Her eyes started twinkling. “Really?” she said. “I'd almost forgotten about you.”
Her lie was so flagrant that David laughed. She sipped her champagne with her eyelashes lowered and a smile at the corner of her lips. He set down his glass, lay down on his back, put his hands behind his head, and thought that he could go back to being his usual calculating self tomorrow, but not now, not here. He couldn't remember when he'd last been this relaxed. And he was just as surprised each time he saw Natalia and ended up having so much
fun
.
“What?” she asked.
He kept watching the sky. The sun was still warm, but the first star was twinkling way up in the east. “I just feel good,” he said to the sky.

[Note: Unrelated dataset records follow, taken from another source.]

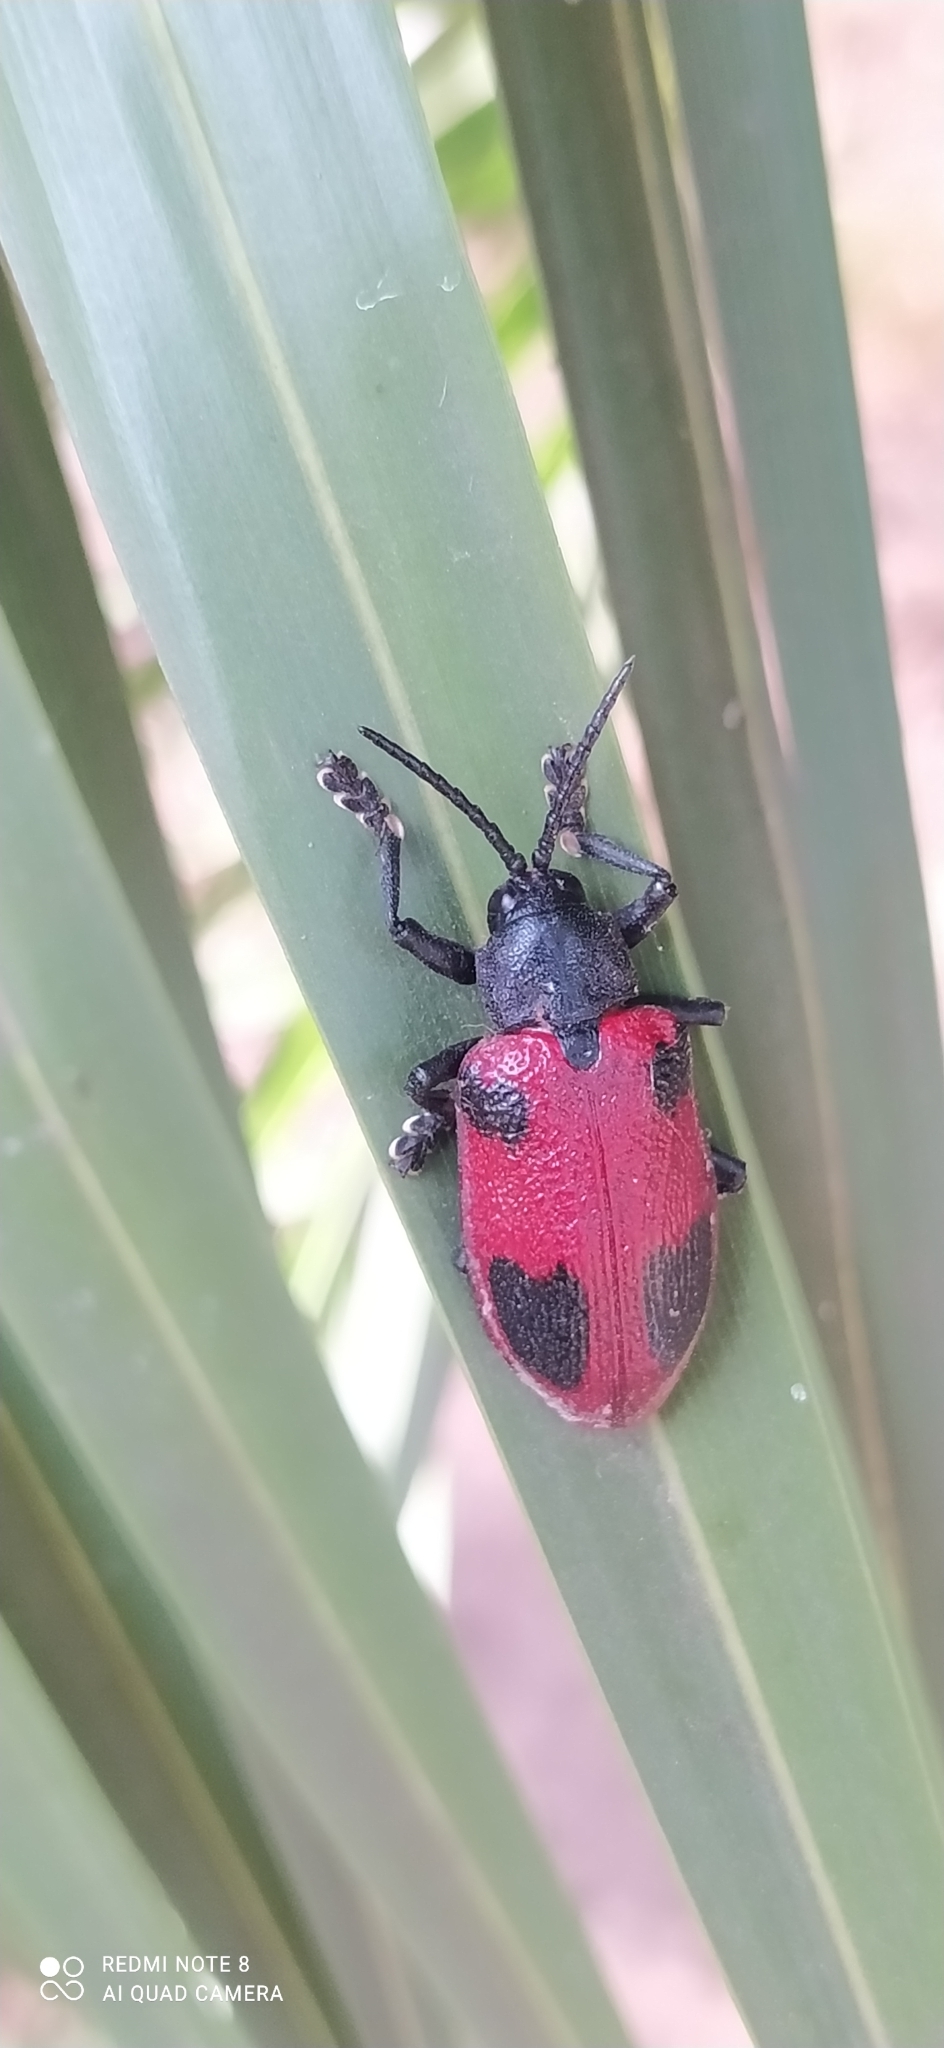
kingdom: Animalia
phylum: Arthropoda
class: Insecta
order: Coleoptera
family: Chrysomelidae
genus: Coraliomela
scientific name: Coraliomela quadrimaculata
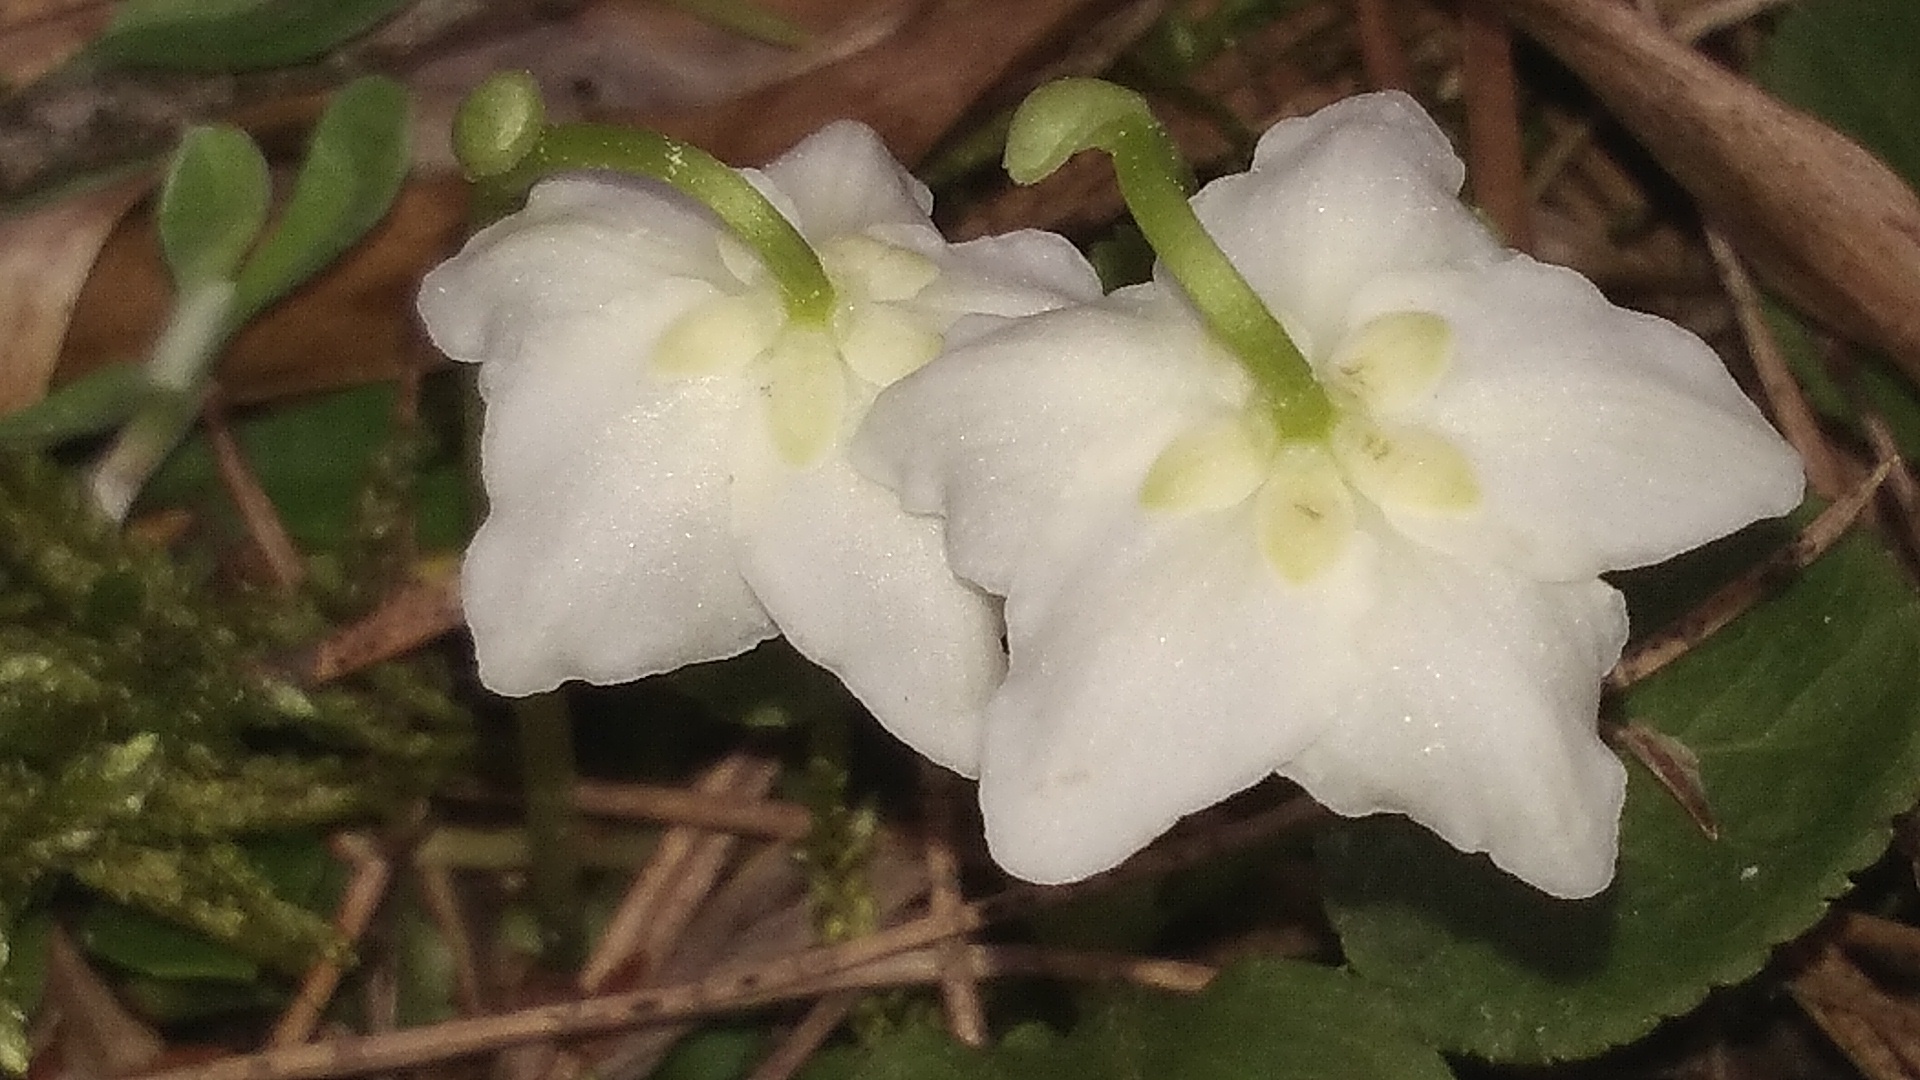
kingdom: Plantae
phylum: Tracheophyta
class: Magnoliopsida
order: Ericales
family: Ericaceae
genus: Moneses
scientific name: Moneses uniflora
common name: One-flowered wintergreen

Seagulls soared high above them. The waves lapped against the hull, and David felt her looking at him, so he turned his head to her. He looked into her big, slightly champagne-tipsy eyes. He'd been right, he thought. Her librarian hairdo hadn't held up very well in the wind out on the water. Loose locks of hair fluttered around her face, and the bun was sagging at her neck.
“I love the archipelago,” she said, and he thought her voice sounded breathless.
“When I did my military service a hundred years ago, I spent a lot of time at sea,” he replied, looking out over the water. “I love it out here. I'd almost forgotten. I never come out anymore.”
“I thought you seemed comfortable on the water,” she said. “But this isn't your boat?”